EXERCISE GOAL: Your answer should hold every line of the records below that contains the string "SQUARE".

[Dataset entries]

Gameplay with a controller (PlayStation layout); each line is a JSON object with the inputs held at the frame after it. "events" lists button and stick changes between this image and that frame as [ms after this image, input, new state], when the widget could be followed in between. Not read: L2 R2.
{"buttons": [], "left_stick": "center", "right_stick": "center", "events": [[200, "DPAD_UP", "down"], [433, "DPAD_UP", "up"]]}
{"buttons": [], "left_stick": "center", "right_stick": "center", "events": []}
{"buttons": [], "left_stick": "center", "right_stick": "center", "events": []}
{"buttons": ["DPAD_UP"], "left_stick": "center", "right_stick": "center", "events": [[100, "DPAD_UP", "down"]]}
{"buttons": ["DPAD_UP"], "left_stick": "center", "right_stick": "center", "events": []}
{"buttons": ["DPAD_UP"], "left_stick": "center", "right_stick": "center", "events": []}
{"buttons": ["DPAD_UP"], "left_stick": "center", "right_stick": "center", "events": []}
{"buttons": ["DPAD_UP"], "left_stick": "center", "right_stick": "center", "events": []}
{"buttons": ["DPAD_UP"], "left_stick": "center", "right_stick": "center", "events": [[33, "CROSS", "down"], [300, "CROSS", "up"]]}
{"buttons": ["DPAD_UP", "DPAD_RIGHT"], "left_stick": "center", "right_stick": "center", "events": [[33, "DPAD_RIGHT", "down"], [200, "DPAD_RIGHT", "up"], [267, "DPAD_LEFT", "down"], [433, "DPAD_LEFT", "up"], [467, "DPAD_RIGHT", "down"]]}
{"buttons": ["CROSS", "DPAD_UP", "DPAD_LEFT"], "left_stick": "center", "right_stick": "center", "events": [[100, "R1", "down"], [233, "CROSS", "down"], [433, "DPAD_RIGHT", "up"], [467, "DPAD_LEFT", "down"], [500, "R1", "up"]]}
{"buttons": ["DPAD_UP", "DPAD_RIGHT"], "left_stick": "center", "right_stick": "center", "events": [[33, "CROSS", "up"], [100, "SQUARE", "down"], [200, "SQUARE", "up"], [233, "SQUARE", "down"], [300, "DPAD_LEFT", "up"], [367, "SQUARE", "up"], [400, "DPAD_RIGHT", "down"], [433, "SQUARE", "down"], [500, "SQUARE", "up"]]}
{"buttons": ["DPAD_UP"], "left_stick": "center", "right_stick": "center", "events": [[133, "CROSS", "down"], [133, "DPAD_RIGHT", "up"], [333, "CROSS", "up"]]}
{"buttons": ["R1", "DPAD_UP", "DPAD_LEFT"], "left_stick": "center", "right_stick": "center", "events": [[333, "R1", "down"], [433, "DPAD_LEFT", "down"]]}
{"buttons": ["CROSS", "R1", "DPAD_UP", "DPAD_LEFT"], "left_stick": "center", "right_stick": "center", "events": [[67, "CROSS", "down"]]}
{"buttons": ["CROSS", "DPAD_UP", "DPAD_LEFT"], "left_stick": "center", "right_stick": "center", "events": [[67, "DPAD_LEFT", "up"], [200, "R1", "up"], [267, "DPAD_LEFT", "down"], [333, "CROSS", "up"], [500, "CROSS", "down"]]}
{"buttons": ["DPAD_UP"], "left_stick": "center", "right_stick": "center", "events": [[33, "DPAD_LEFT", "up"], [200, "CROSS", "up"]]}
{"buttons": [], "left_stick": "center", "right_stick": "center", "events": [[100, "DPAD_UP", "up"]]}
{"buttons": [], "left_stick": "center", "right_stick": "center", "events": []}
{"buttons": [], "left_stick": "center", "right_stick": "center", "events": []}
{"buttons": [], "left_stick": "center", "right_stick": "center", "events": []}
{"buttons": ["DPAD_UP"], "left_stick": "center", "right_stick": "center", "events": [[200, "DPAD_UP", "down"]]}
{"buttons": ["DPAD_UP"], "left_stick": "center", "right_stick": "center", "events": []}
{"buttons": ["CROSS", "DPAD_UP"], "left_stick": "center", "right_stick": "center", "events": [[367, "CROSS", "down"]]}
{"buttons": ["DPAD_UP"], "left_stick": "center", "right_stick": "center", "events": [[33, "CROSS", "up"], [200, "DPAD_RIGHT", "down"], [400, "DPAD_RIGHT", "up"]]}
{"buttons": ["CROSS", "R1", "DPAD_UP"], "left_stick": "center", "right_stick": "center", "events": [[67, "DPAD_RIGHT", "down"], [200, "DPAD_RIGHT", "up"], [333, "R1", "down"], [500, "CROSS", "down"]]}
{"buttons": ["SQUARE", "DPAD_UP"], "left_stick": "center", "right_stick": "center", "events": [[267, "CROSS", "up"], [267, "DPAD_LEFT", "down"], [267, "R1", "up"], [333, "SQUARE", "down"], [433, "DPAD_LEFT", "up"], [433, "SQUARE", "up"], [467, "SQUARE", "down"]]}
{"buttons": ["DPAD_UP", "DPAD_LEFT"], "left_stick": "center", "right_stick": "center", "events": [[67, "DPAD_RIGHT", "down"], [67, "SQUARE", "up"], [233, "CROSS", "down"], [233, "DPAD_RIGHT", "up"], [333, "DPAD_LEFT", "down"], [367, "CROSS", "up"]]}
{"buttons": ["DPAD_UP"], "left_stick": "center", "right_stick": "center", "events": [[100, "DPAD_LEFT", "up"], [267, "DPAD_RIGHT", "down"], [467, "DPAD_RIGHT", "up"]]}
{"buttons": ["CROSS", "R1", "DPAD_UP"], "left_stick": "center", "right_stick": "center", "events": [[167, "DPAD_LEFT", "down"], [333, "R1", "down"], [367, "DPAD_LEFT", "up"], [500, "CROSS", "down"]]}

EXERCISE RESULT:
{"buttons": ["DPAD_UP", "DPAD_RIGHT"], "left_stick": "center", "right_stick": "center", "events": [[33, "CROSS", "up"], [100, "SQUARE", "down"], [200, "SQUARE", "up"], [233, "SQUARE", "down"], [300, "DPAD_LEFT", "up"], [367, "SQUARE", "up"], [400, "DPAD_RIGHT", "down"], [433, "SQUARE", "down"], [500, "SQUARE", "up"]]}
{"buttons": ["SQUARE", "DPAD_UP"], "left_stick": "center", "right_stick": "center", "events": [[267, "CROSS", "up"], [267, "DPAD_LEFT", "down"], [267, "R1", "up"], [333, "SQUARE", "down"], [433, "DPAD_LEFT", "up"], [433, "SQUARE", "up"], [467, "SQUARE", "down"]]}
{"buttons": ["DPAD_UP", "DPAD_LEFT"], "left_stick": "center", "right_stick": "center", "events": [[67, "DPAD_RIGHT", "down"], [67, "SQUARE", "up"], [233, "CROSS", "down"], [233, "DPAD_RIGHT", "up"], [333, "DPAD_LEFT", "down"], [367, "CROSS", "up"]]}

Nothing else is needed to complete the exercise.